--- START ---

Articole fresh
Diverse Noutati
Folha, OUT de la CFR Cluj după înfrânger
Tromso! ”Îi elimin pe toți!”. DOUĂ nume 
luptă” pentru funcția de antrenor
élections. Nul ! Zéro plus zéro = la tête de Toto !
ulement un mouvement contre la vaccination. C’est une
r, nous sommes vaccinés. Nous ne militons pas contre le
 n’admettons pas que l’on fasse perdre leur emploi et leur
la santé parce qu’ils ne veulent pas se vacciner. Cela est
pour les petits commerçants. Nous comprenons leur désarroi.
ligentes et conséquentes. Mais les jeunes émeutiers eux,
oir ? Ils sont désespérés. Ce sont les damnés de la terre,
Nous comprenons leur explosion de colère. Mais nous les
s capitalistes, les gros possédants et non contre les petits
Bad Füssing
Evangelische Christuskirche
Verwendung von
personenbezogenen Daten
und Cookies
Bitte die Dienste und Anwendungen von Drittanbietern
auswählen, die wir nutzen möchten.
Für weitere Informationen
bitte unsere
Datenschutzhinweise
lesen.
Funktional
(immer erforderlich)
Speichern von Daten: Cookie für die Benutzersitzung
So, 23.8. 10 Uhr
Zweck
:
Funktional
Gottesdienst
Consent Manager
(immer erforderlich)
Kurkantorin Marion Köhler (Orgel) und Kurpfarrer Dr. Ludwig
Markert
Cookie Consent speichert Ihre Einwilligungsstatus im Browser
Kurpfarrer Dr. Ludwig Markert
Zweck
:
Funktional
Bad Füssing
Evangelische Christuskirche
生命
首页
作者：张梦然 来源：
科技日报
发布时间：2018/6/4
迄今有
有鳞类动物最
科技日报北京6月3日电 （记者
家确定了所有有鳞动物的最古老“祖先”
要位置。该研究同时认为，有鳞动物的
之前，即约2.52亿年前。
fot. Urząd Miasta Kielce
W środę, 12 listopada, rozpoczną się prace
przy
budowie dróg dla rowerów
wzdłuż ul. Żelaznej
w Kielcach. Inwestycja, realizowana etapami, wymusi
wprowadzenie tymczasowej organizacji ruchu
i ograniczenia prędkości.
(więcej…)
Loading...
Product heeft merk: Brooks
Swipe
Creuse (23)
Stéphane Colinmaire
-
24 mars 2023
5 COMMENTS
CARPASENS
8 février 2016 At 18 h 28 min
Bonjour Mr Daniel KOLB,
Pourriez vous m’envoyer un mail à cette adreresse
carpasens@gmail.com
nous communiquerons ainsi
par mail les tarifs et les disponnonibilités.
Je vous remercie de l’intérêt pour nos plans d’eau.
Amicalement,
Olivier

--- END ---

Problem requirements: From the opening line of the data above through the line holding "nous communiquerons ainsi", give every line again exactly as it stands.

Output below:
Articole fresh
Diverse Noutati
Folha, OUT de la CFR Cluj după înfrânger
Tromso! ”Îi elimin pe toți!”. DOUĂ nume 
luptă” pentru funcția de antrenor
élections. Nul ! Zéro plus zéro = la tête de Toto !
ulement un mouvement contre la vaccination. C’est une
r, nous sommes vaccinés. Nous ne militons pas contre le
 n’admettons pas que l’on fasse perdre leur emploi et leur
la santé parce qu’ils ne veulent pas se vacciner. Cela est
pour les petits commerçants. Nous comprenons leur désarroi.
ligentes et conséquentes. Mais les jeunes émeutiers eux,
oir ? Ils sont désespérés. Ce sont les damnés de la terre,
Nous comprenons leur explosion de colère. Mais nous les
s capitalistes, les gros possédants et non contre les petits
Bad Füssing
Evangelische Christuskirche
Verwendung von
personenbezogenen Daten
und Cookies
Bitte die Dienste und Anwendungen von Drittanbietern
auswählen, die wir nutzen möchten.
Für weitere Informationen
bitte unsere
Datenschutzhinweise
lesen.
Funktional
(immer erforderlich)
Speichern von Daten: Cookie für die Benutzersitzung
So, 23.8. 10 Uhr
Zweck
:
Funktional
Gottesdienst
Consent Manager
(immer erforderlich)
Kurkantorin Marion Köhler (Orgel) und Kurpfarrer Dr. Ludwig
Markert
Cookie Consent speichert Ihre Einwilligungsstatus im Browser
Kurpfarrer Dr. Ludwig Markert
Zweck
:
Funktional
Bad Füssing
Evangelische Christuskirche
生命
首页
作者：张梦然 来源：
科技日报
发布时间：2018/6/4
迄今有
有鳞类动物最
科技日报北京6月3日电 （记者
家确定了所有有鳞动物的最古老“祖先”
要位置。该研究同时认为，有鳞动物的
之前，即约2.52亿年前。
fot. Urząd Miasta Kielce
W środę, 12 listopada, rozpoczną się prace
przy
budowie dróg dla rowerów
wzdłuż ul. Żelaznej
w Kielcach. Inwestycja, realizowana etapami, wymusi
wprowadzenie tymczasowej organizacji ruchu
i ograniczenia prędkości.
(więcej…)
Loading...
Product heeft merk: Brooks
Swipe
Creuse (23)
Stéphane Colinmaire
-
24 mars 2023
5 COMMENTS
CARPASENS
8 février 2016 At 18 h 28 min
Bonjour Mr Daniel KOLB,
Pourriez vous m’envoyer un mail à cette adreresse
carpasens@gmail.com
nous communiquerons ainsi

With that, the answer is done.